As always, much of the criticism of U.S. policies in Davos was offered more in sorrow than in anger. "The whole of the world," said Gareth Evans, former Foreign Minister of Australia and now president of the International Crisis Group, "really wants to believe in America." With very good reason; American policies designed for a purely domestic audience have profound impacts far away. At an opening session on the world economy, economist Stephen Roach pointed out that the international economy was now more "U.S.-centric" than it had been for years. With sluggish growth in Western Europe and Japan indeed, everywhere but China internal decisions on the shape of the American economy ripple across the globe. And American decisions to toughen up on immigration, though they may have been taken for purely domestic reasons of homeland security, have both political and economic impact far from U.S. borders.
The central truth, which the Bush Administration still does not acknowledge with the wholehearted commitment that it might, is that the U.S. needs the rest of the world. As the wave of recent terrorist arrests in Indonesia, Britain, France and Spain have demonstrated, the success of the war on terrorism depends just as much on law-enforcement authorities outside the U.S. as it does on the actions of the FBI.
In the event of a war in Iraq, there will be little domestic appetite in the U.S. for a sustained American presence reconstructing the country. American voters, said one political leader in Davos, want to be sure that their sons and daughters come home soon.

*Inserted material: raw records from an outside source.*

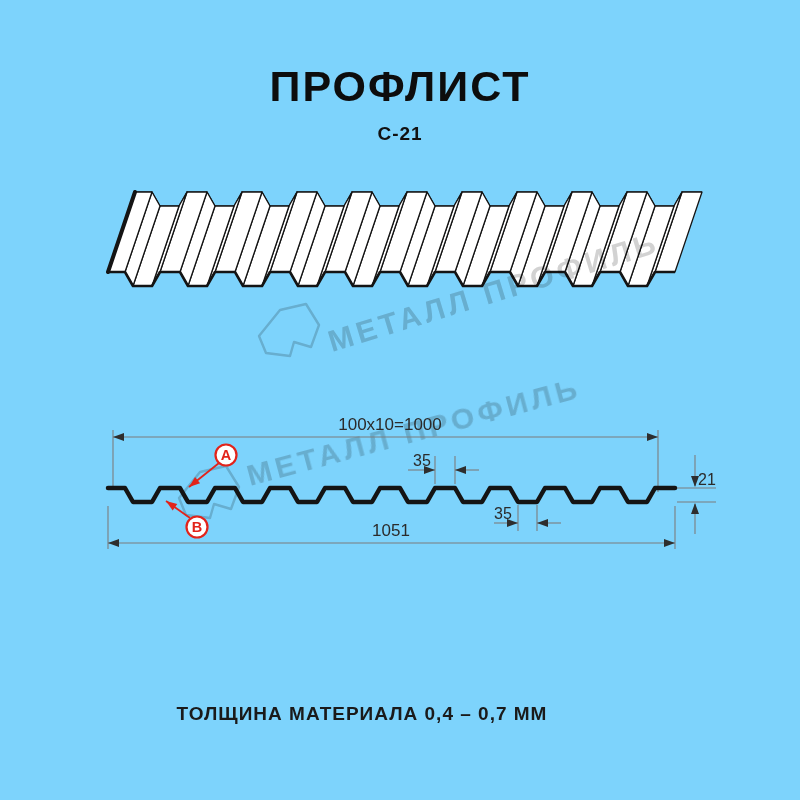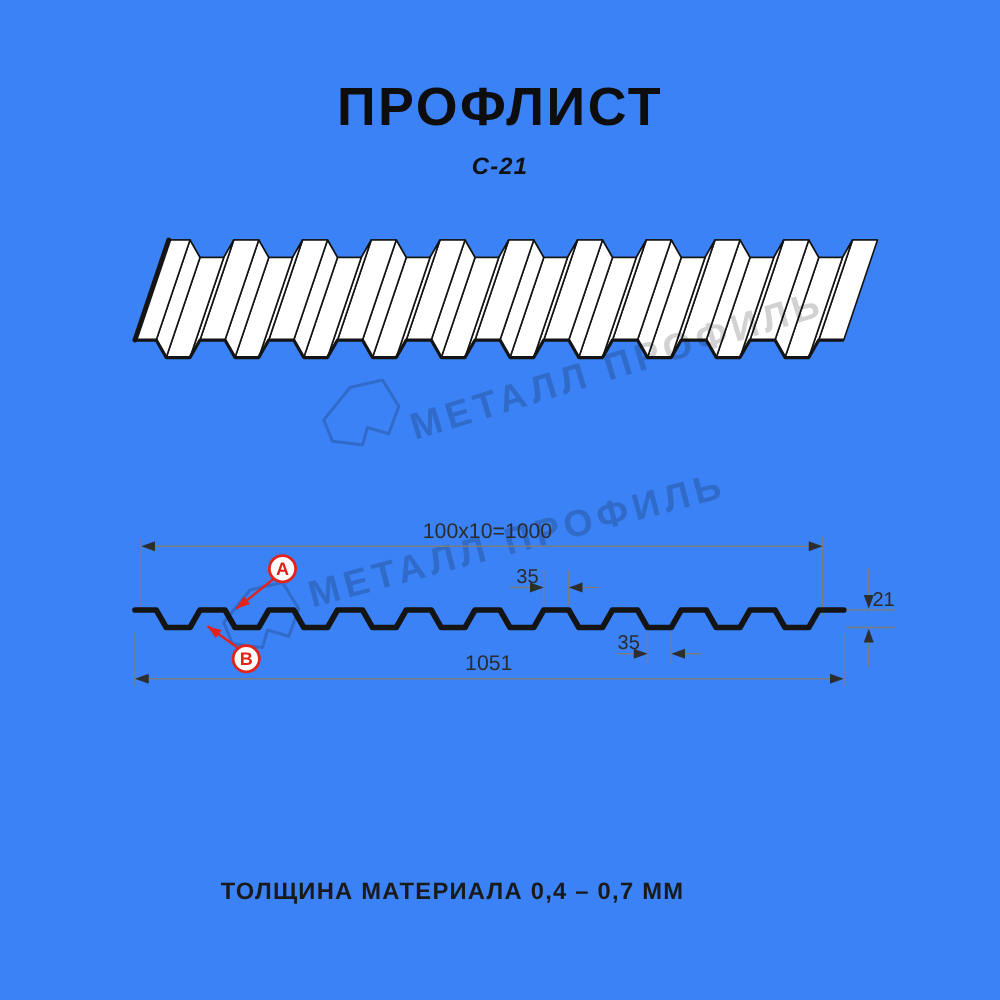--- a/index.html
+++ b/index.html
@@ -1,20 +1,20 @@
 <!DOCTYPE html>
 <html><head>
 <meta charset="utf-8">
 <style>
   html,body{margin:0;padding:0;background:#fff;}
-  .stage{position:relative;width:800px;height:800px;background:#3b82f6;overflow:hidden;
+  .stage{position:relative;width:800px;height:800px;background:#7dd3fc;overflow:hidden;
          font-family:"Liberation Sans","DejaVu Sans",sans-serif;}
   .title-wrap{position:absolute;top:62px;left:0;width:800px;text-align:center;}
   .title-wrap h1{margin:0;font-size:43px;font-weight:bold;letter-spacing:2px;color:#0d0d0d;}
-  .model{margin-top:12px;font-size:19px;font-weight:bold;letter-spacing:1px;color:#111;font-style:italic;}
+  .model{margin-top:12px;font-size:19px;font-weight:bold;letter-spacing:1px;color:#111;}
   .footer-note{position:absolute;top:703px;left:0;width:724px;text-align:center;
                font-size:19px;font-weight:bold;letter-spacing:1px;color:#1a1a1a;}
   svg.diagram{position:absolute;left:0;top:0;}
   .wm{mix-blend-mode:multiply;}
   svg text{user-select:none;}
 </style>
 </head>
 <body>
 
 <div class="stage">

In practice as in the Balkans and for that matter Afghanistan the job of rebuilding Iraq will be largely in the hands of non-Americans.
For the Bush Administration to get the support it needs, it will have to do a better job than it has yet done of explaining why it takes the decisions it does, and why as the Administration clearly believes those decisions are in the interests of everyone, not just Americans. "Trust," said George Carey, former Archbishop of Canterbury, at the opening session, "must be earned." In the eyes of the rest of the world, so far, the Bush Administration hasn't earned it.